First of all, there's really no such thing as a quack doctor. There are people who pretend to be doctors, but dignifying them with the word "doctor," even after the word "quack," is still disparaging the good name of real doctors. Calling them "quacks" is a very good descriptor, though. The quack of a duck is loud and annoying and completely incomprehensible to anyone, except perhaps those who are a few sandwiches short of a picnic.

But the problem has always been that these medical pretenders don't quack loudly enough. Their victims - the good, honest, ignorant, and desperate - are too often all too ready to take off their clothes, open their wallets, and swallow mystery liquids, powders, and pills for a person who is better qualified to make license plates than to be doctors. Why is that? Because those little quackers are so good at their real craft - deception. Quacks are either deceiving their victims or themselves.

Dr. William Buchan, whose extremely popular book, Domestic Medicine, was found in almost as many late 18th and early 19th century homes as the Bible, explained that it was often just too hard to tell the difference between doctors and quacks because they both kept secrets from their patients - the quack with his secret ingredients and the doctor with his ancient Latin and mysterious prescription symbols:
The appearance of mystery in the conduct of physicians not only renders their art suspicious, but lays the foundations of Quackery, which is the disgrace of Medicine. No two characters can be more different than that of the honest physician and the quack; yet they have generally been very much confounded. The line between them is not sufficiently apparent; at least is too fine for the general eye. Few persons are able to distinguish sufficiently between the conduct of that man who administers a secret Medicine, and him who writes a prescription in mystical characters and an unknown tongue. Thus the conduct of the honest physician, which needs no disguise, gives a sanction to that of the villain, whose sole consequence depends upon secrecy.

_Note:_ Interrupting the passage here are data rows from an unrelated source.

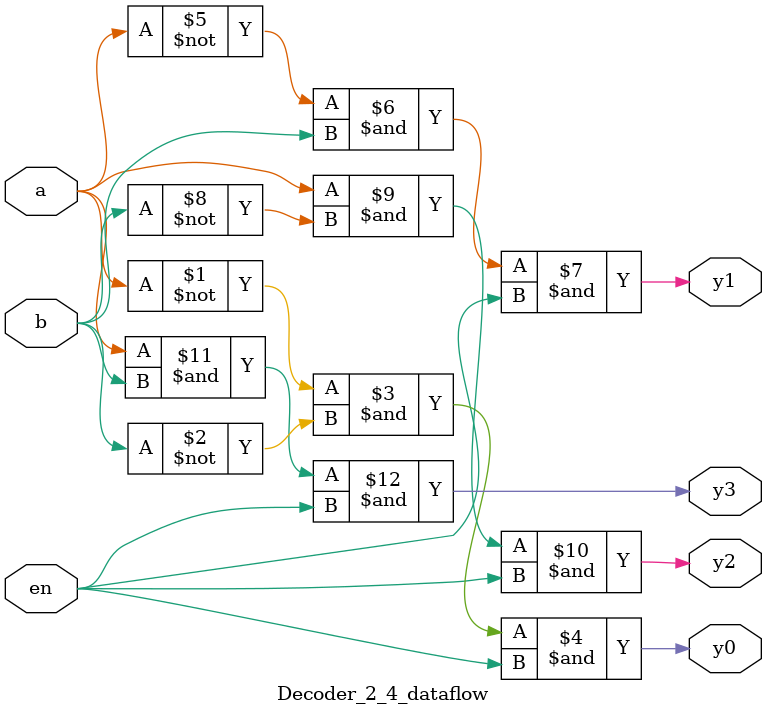
<source format=v>
module Decoder_2_4_dataflow(
  input a, b, en,
  output y0,y1,y2,y3
);
  assign y0 = (~a) & (~b) & en;
  assign y1 = (~a) & b & en;
  assign y2 = a & (~b) & en;
  assign y3 = a & b & en;
endmodule

</source>
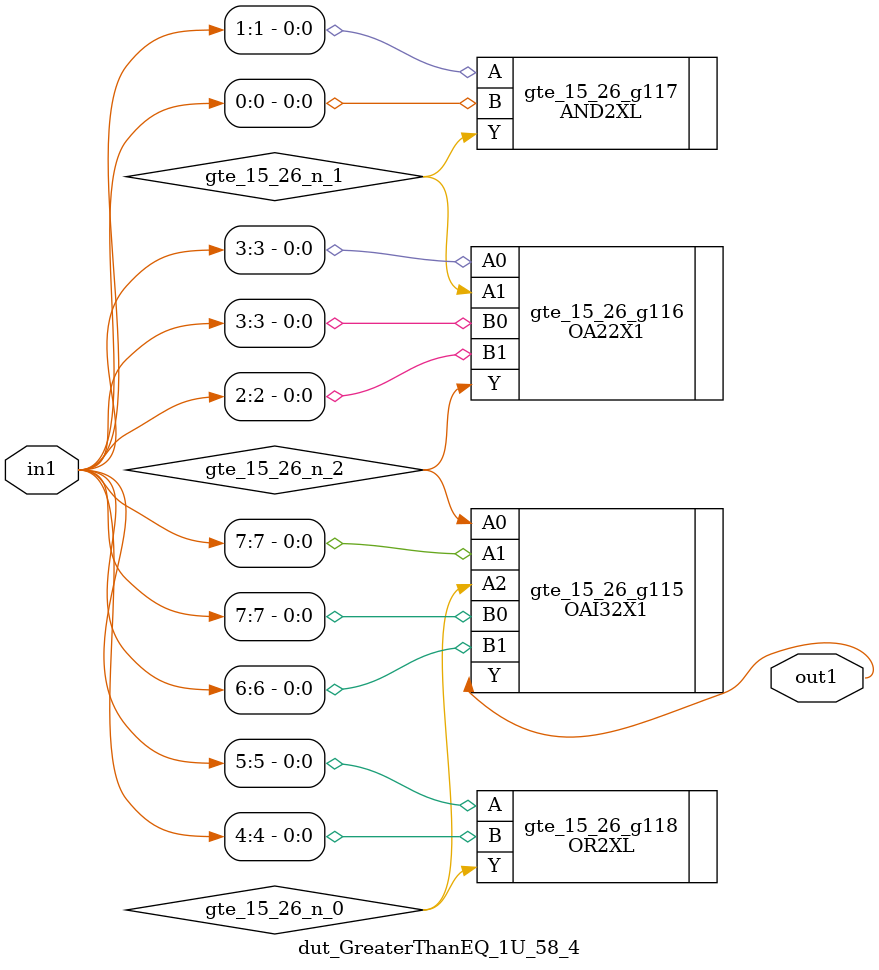
<source format=v>
`timescale 1ps / 1ps


module dut_GreaterThanEQ_1U_58_4(in1, out1);
  input [7:0] in1;
  output out1;
  wire [7:0] in1;
  wire out1;
  wire gte_15_26_n_0, gte_15_26_n_1, gte_15_26_n_2;
  OAI32X1 gte_15_26_g115(.A0 (gte_15_26_n_2), .A1 (in1[7]), .A2
       (gte_15_26_n_0), .B0 (in1[7]), .B1 (in1[6]), .Y (out1));
  OA22X1 gte_15_26_g116(.A0 (in1[3]), .A1 (gte_15_26_n_1), .B0
       (in1[3]), .B1 (in1[2]), .Y (gte_15_26_n_2));
  AND2XL gte_15_26_g117(.A (in1[1]), .B (in1[0]), .Y (gte_15_26_n_1));
  OR2XL gte_15_26_g118(.A (in1[5]), .B (in1[4]), .Y (gte_15_26_n_0));
endmodule



</source>
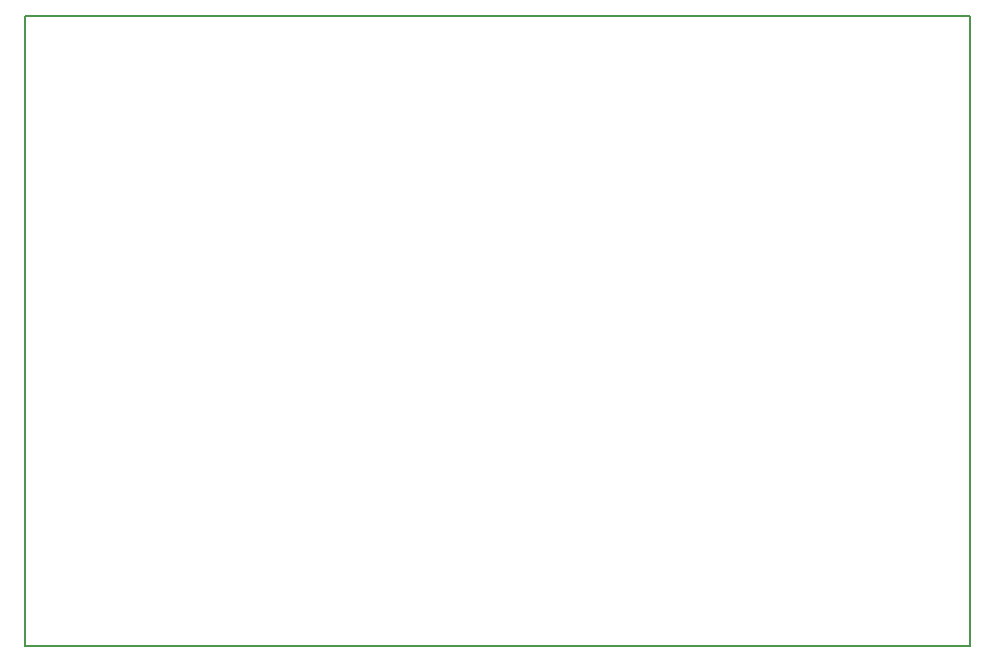
<source format=gbr>
G04 #@! TF.GenerationSoftware,KiCad,Pcbnew,(5.0.1-3-g963ef8bb5)*
G04 #@! TF.CreationDate,2019-03-07T12:24:47-08:00*
G04 #@! TF.ProjectId,Pre-amp,5072652D616D702E6B696361645F7063,rev?*
G04 #@! TF.SameCoordinates,Original*
G04 #@! TF.FileFunction,Profile,NP*
%FSLAX46Y46*%
G04 Gerber Fmt 4.6, Leading zero omitted, Abs format (unit mm)*
G04 Created by KiCad (PCBNEW (5.0.1-3-g963ef8bb5)) date Thursday, March 07, 2019 at 12:24:47 PM*
%MOMM*%
%LPD*%
G01*
G04 APERTURE LIST*
%ADD10C,0.150000*%
G04 APERTURE END LIST*
D10*
X83820000Y-101600000D02*
X163830000Y-101600000D01*
X163830000Y-48260000D02*
X163830000Y-101600000D01*
X83820000Y-101600000D02*
X83820000Y-48260000D01*
X83820000Y-48260000D02*
X163830000Y-48260000D01*
M02*

</source>
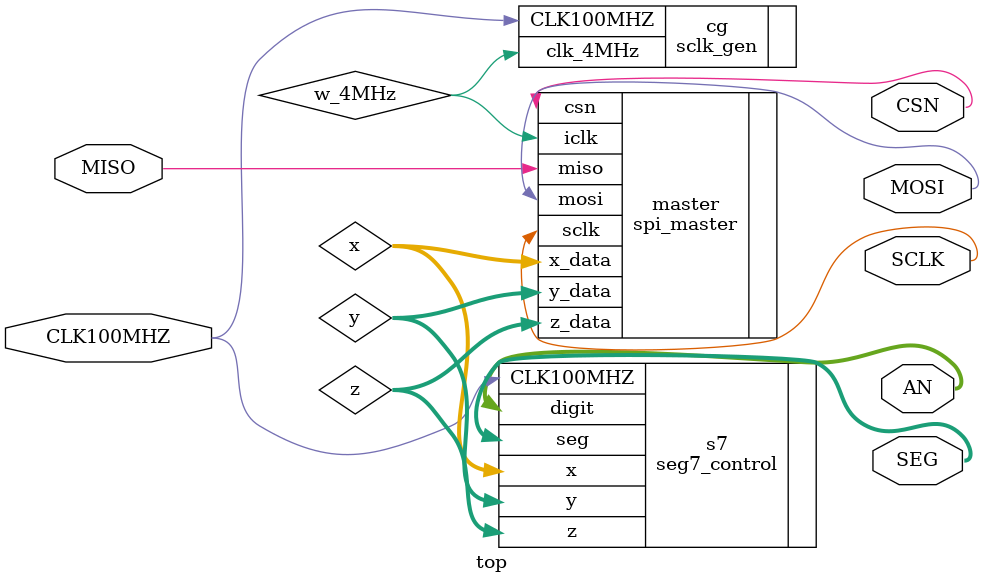
<source format=v>
`timescale 1ns / 1ps


module top(
    input CLK100MHZ,            // nexys a7 system clock
    input MISO,                 // master coms receive line
    output SCLK,                // spi clock = 1MHz
    output CSN,                 // ~cs for spi
    output MOSI,                // master coms transmit line
    output [6:0] SEG,           // 7 Segments
    output [7:0] AN             // 8 Anodes - using only 6
    );
    
    wire w_4MHz;
    wire [7:0] x, y, z;
    
    spi_master master(
        .iclk(w_4MHz),
        .sclk(SCLK),
        .miso(MISO),
        .mosi(MOSI),
        .csn(CSN),
        .x_data(x),
        .y_data(y),
        .z_data(z)
    );
    
    sclk_gen cg(
        .CLK100MHZ(CLK100MHZ),
        .clk_4MHz(w_4MHz)
    );
    
    seg7_control s7(
        .CLK100MHZ(CLK100MHZ),
        .x(x),
        .y(y),
        .z(z),
        .seg(SEG),
        .digit(AN)   
    );
    
endmodule

</source>
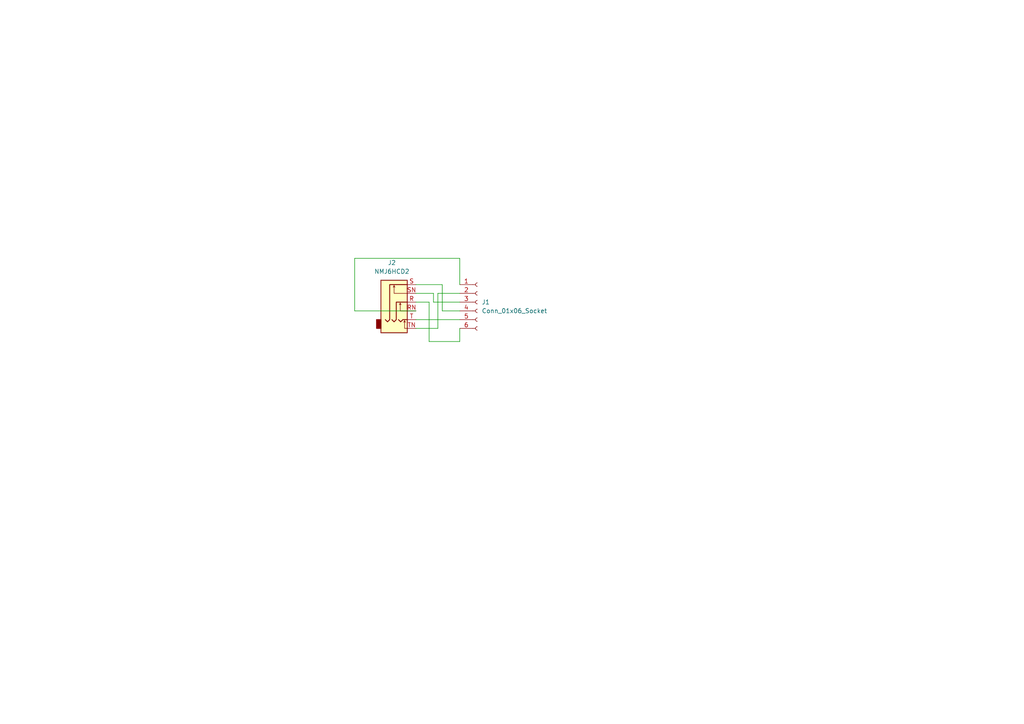
<source format=kicad_sch>
(kicad_sch
	(version 20250114)
	(generator "eeschema")
	(generator_version "9.0")
	(uuid "a43ca72d-7949-4764-bd27-55d186ac6bcc")
	(paper "A4")
	
	(wire
		(pts
			(xy 127 95.25) (xy 127 85.09)
		)
		(stroke
			(width 0)
			(type default)
		)
		(uuid "0da77d23-4290-45e1-97d8-a9108d56c7f3")
	)
	(wire
		(pts
			(xy 120.65 87.63) (xy 124.46 87.63)
		)
		(stroke
			(width 0)
			(type default)
		)
		(uuid "1094663f-1c2f-4cf9-a99c-3c4a86bb7acc")
	)
	(wire
		(pts
			(xy 133.35 74.93) (xy 133.35 82.55)
		)
		(stroke
			(width 0)
			(type default)
		)
		(uuid "14a70e4e-1eb0-40ba-bd17-3007a82eaba6")
	)
	(wire
		(pts
			(xy 102.87 90.17) (xy 102.87 74.93)
		)
		(stroke
			(width 0)
			(type default)
		)
		(uuid "31a23177-7cc2-49ff-8f8d-681ddf34b34b")
	)
	(wire
		(pts
			(xy 120.65 92.71) (xy 133.35 92.71)
		)
		(stroke
			(width 0)
			(type default)
		)
		(uuid "473b50ce-b287-4f1e-bb99-5493f1efdcd3")
	)
	(wire
		(pts
			(xy 133.35 99.06) (xy 133.35 95.25)
		)
		(stroke
			(width 0)
			(type default)
		)
		(uuid "4f938281-e50d-4502-8234-d7d4258c88b9")
	)
	(wire
		(pts
			(xy 120.65 82.55) (xy 128.27 82.55)
		)
		(stroke
			(width 0)
			(type default)
		)
		(uuid "54dd05d4-4553-4b0b-a682-941cc1d7f94f")
	)
	(wire
		(pts
			(xy 128.27 82.55) (xy 128.27 90.17)
		)
		(stroke
			(width 0)
			(type default)
		)
		(uuid "59b4ec71-2b03-422d-a6a2-d74b3fbf5a79")
	)
	(wire
		(pts
			(xy 120.65 85.09) (xy 125.73 85.09)
		)
		(stroke
			(width 0)
			(type default)
		)
		(uuid "71f061ef-ab46-42e4-818b-9cf27ae836d0")
	)
	(wire
		(pts
			(xy 127 85.09) (xy 133.35 85.09)
		)
		(stroke
			(width 0)
			(type default)
		)
		(uuid "8606f60e-ab44-460e-a627-2e98ee751b4c")
	)
	(wire
		(pts
			(xy 120.65 95.25) (xy 127 95.25)
		)
		(stroke
			(width 0)
			(type default)
		)
		(uuid "8fb37271-e2b3-4f97-a5d4-aaeda24e01b2")
	)
	(wire
		(pts
			(xy 120.65 90.17) (xy 102.87 90.17)
		)
		(stroke
			(width 0)
			(type default)
		)
		(uuid "9545a7e5-d2a5-415d-be8d-a8fa975a9759")
	)
	(wire
		(pts
			(xy 125.73 85.09) (xy 125.73 87.63)
		)
		(stroke
			(width 0)
			(type default)
		)
		(uuid "a2631608-b16c-41f5-b2bc-a7a0a7c2cf87")
	)
	(wire
		(pts
			(xy 128.27 90.17) (xy 133.35 90.17)
		)
		(stroke
			(width 0)
			(type default)
		)
		(uuid "ba8f3f70-71f1-47b3-907d-59eba2959257")
	)
	(wire
		(pts
			(xy 124.46 87.63) (xy 124.46 99.06)
		)
		(stroke
			(width 0)
			(type default)
		)
		(uuid "e528a1e7-c458-4dc3-9900-81a427ee468d")
	)
	(wire
		(pts
			(xy 125.73 87.63) (xy 133.35 87.63)
		)
		(stroke
			(width 0)
			(type default)
		)
		(uuid "e6834e73-98de-4fd3-949c-10503520aff9")
	)
	(wire
		(pts
			(xy 124.46 99.06) (xy 133.35 99.06)
		)
		(stroke
			(width 0)
			(type default)
		)
		(uuid "e8fdd270-f783-4f4e-b2af-0317ddbe539b")
	)
	(wire
		(pts
			(xy 102.87 74.93) (xy 133.35 74.93)
		)
		(stroke
			(width 0)
			(type default)
		)
		(uuid "f8252dc5-2d07-4434-90ff-8c60b3a73520")
	)
	(symbol
		(lib_id "Connector:Conn_01x06_Socket")
		(at 138.43 87.63 0)
		(unit 1)
		(exclude_from_sim no)
		(in_bom yes)
		(on_board yes)
		(dnp no)
		(fields_autoplaced yes)
		(uuid "0cae6e5a-2826-45d5-8ed6-069800aa8ae0")
		(property "Reference" "J1"
			(at 139.7 87.6299 0)
			(effects
				(font
					(size 1.27 1.27)
				)
				(justify left)
			)
		)
		(property "Value" "Conn_01x06_Socket"
			(at 139.7 90.1699 0)
			(effects
				(font
					(size 1.27 1.27)
				)
				(justify left)
			)
		)
		(property "Footprint" "Connector_JST:JST_PH_B6B-PH-K_1x06_P2.00mm_Vertical"
			(at 138.43 87.63 0)
			(effects
				(font
					(size 1.27 1.27)
				)
				(hide yes)
			)
		)
		(property "Datasheet" "~"
			(at 138.43 87.63 0)
			(effects
				(font
					(size 1.27 1.27)
				)
				(hide yes)
			)
		)
		(property "Description" "Generic connector, single row, 01x06, script generated"
			(at 138.43 87.63 0)
			(effects
				(font
					(size 1.27 1.27)
				)
				(hide yes)
			)
		)
		(pin "5"
			(uuid "01208998-29b0-4544-98fc-d72df3419e54")
		)
		(pin "6"
			(uuid "e9990ccf-bb82-458a-8a8b-b978708ee002")
		)
		(pin "3"
			(uuid "cac63129-2bfd-4ff1-9af1-0eee3e94eaad")
		)
		(pin "4"
			(uuid "ac3f15b7-efe6-4e9f-9145-c91076ed67b9")
		)
		(pin "2"
			(uuid "2f16284f-ba82-4669-8b70-b191336f0630")
		)
		(pin "1"
			(uuid "51054a31-953b-48a5-a5a6-d1cc51e703d8")
		)
		(instances
			(project ""
				(path "/a43ca72d-7949-4764-bd27-55d186ac6bcc"
					(reference "J1")
					(unit 1)
				)
			)
		)
	)
	(symbol
		(lib_id "Connector_Audio:NMJ6HCD2")
		(at 115.57 87.63 0)
		(unit 1)
		(exclude_from_sim no)
		(in_bom yes)
		(on_board yes)
		(dnp no)
		(fields_autoplaced yes)
		(uuid "aefe8959-f918-4b41-8bfd-06ef390d25a0")
		(property "Reference" "J2"
			(at 113.665 76.2 0)
			(effects
				(font
					(size 1.27 1.27)
				)
			)
		)
		(property "Value" "NMJ6HCD2"
			(at 113.665 78.74 0)
			(effects
				(font
					(size 1.27 1.27)
				)
			)
		)
		(property "Footprint" "Connector_Audio:Jack_6.35mm_Neutrik_NMJ6HF-S_Horizontal"
			(at 115.57 87.63 0)
			(effects
				(font
					(size 1.27 1.27)
				)
				(hide yes)
			)
		)
		(property "Datasheet" "https://www.neutrik.com/en/product/nmj6hcd2"
			(at 115.57 87.63 0)
			(effects
				(font
					(size 1.27 1.27)
				)
				(hide yes)
			)
		)
		(property "Description" "M Series, 6.35mm (1/4in) stereo jack, switched, with chrome ferrule and straight PCB pins"
			(at 115.57 87.63 0)
			(effects
				(font
					(size 1.27 1.27)
				)
				(hide yes)
			)
		)
		(pin "RN"
			(uuid "c88905f8-bd2a-4e86-9e71-44fc8e868deb")
		)
		(pin "T"
			(uuid "dd5ec738-dd5b-46e8-8ba7-a8fabdf7722b")
		)
		(pin "TN"
			(uuid "ced2fed1-e6d3-41b0-9d39-92c87b245027")
		)
		(pin "S"
			(uuid "514d9e42-448a-4e48-b6c0-9d6b6b5d615c")
		)
		(pin "R"
			(uuid "a19fba0e-1f4c-417a-a09c-4e45165d1f68")
		)
		(pin "SN"
			(uuid "7f87fe8a-9c5f-4a61-8026-905c0d9f9702")
		)
		(instances
			(project ""
				(path "/a43ca72d-7949-4764-bd27-55d186ac6bcc"
					(reference "J2")
					(unit 1)
				)
			)
		)
	)
	(sheet_instances
		(path "/"
			(page "1")
		)
	)
	(embedded_fonts no)
)

</source>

Maybe there's something we can learn today from this two-century old book: quacks are still quacks and they still find suckers:

No laws will ever be able to prevent quackery, while people believe that the quack is as honest a man, and as well qualified, as the physician. ... it is the ignorance and credulity of the multitude, with regard to Medicine, which renders them such an easy prey ... .
Don't just count the diplomas and certificates on your doctor's wall. Don't just assume that his fancy office, or your big bill, is evidence that he's a qualified doctor. The AMA encourages you to do so. No real doctor will protest your desire to protect yourself and your family. Check them out before they check you out.